_Exercise details:_
Answer these questions using the text on FAA medication policy, and mark each answer with the same letter as its question.
(a) Where does policy making now appear to be more centralized than in the past?
(b) What does the FAA not make available to the flying public?
(c) What number should someone call about a medication that isn't included in the database?

The FAA seems to be tightening the screws somewhat on their medication usage policy. Although overall, the feds are fairly generous about medications usage compared to many other countries, policy making appears to be more centralized to FAA Headquarters than in the past. This isn’t necessarily a bad thing, but it is hampering our ability to receive timely updates on changes to medications. As you may know from previous updates, the FAA doesn’t make available to the flying public a “list” of acceptable medications.
However, through our frequent contact with the FAA, AOPA is able to maintain a fairly comprehensive database of medications that we update as we are made aware of changes. This new procedure is hindering somewhat our ability to get those updates as soon as possible after the changes are made, so we have some work to do with the FAA to reopen that communication. If you have an interest in a particular medication that isn’t included in the database, give us a call at 800-872-2672 so we can research it and get you an answer.

_Provided information:_
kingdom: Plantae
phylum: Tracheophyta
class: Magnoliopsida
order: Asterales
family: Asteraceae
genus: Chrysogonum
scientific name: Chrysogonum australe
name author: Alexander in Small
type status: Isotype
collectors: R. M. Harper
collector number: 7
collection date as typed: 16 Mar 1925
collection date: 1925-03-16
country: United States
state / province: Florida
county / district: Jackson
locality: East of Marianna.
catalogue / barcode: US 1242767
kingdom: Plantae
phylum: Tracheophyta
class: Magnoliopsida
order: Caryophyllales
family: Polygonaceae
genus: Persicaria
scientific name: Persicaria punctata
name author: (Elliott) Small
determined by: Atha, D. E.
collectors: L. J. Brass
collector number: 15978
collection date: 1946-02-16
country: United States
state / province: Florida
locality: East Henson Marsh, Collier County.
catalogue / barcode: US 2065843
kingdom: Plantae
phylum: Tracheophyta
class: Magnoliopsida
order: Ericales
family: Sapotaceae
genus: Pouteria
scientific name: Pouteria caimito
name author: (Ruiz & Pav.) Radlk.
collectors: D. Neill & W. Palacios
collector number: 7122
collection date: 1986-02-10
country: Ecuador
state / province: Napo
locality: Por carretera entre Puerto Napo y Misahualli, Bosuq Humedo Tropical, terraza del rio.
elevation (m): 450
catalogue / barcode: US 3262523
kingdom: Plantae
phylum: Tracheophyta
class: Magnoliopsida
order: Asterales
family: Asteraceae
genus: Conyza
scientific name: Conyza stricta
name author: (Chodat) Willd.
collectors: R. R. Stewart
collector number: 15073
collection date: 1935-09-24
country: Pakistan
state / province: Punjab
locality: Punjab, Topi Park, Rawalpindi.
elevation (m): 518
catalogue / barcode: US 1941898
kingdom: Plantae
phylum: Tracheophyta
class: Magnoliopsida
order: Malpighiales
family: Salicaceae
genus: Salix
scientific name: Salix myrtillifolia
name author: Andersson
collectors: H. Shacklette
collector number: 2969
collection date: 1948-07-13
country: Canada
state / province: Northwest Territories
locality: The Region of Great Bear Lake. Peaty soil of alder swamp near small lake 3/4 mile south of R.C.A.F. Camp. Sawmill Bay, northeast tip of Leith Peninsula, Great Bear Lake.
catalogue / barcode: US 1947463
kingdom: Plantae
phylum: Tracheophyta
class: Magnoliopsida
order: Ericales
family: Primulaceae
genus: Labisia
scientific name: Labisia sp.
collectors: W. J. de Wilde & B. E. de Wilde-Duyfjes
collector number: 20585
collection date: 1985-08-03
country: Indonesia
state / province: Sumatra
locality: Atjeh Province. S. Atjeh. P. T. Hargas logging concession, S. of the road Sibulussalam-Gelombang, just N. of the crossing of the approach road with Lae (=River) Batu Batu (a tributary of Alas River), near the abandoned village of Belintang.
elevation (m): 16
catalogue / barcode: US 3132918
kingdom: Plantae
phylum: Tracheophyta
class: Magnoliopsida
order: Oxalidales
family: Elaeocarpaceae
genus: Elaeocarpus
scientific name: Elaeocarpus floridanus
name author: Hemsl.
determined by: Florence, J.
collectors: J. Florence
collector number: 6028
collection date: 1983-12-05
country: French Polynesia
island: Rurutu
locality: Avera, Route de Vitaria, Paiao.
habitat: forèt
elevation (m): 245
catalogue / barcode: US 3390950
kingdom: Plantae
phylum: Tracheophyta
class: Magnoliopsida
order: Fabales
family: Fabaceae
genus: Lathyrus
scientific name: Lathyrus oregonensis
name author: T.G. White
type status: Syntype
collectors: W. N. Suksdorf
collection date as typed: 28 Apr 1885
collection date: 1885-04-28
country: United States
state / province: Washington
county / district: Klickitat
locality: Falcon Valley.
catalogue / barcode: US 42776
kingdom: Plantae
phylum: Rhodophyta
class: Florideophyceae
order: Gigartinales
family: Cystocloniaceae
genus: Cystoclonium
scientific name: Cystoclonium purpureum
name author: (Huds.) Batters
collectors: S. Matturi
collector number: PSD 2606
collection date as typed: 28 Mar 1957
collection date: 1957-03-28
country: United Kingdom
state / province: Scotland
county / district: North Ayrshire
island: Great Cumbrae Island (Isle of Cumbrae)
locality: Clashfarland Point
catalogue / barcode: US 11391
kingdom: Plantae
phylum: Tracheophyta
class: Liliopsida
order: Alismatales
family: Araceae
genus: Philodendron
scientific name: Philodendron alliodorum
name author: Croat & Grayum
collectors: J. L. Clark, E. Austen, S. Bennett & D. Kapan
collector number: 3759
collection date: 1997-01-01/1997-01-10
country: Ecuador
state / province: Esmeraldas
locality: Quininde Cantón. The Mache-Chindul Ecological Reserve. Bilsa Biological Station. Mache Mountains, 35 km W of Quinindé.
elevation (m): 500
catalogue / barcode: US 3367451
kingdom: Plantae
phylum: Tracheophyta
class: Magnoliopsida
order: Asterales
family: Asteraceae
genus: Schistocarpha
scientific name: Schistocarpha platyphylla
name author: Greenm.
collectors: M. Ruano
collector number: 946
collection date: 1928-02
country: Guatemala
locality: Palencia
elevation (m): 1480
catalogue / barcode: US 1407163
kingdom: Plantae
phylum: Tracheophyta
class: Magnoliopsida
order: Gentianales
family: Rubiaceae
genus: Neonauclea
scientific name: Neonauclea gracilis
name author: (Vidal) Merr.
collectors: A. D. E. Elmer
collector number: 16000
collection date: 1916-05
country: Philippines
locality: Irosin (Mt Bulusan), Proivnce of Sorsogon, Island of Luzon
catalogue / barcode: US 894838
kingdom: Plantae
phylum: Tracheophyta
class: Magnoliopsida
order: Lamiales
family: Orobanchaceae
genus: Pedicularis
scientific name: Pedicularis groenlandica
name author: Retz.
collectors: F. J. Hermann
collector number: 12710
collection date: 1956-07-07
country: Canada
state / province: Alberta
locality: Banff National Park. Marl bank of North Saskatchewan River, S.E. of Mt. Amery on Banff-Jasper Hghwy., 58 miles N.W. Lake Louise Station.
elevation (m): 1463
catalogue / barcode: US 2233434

_Expected output:_
(a) FAA Headquarters
(b) A "list" of acceptable medications
(c) 800-872-2672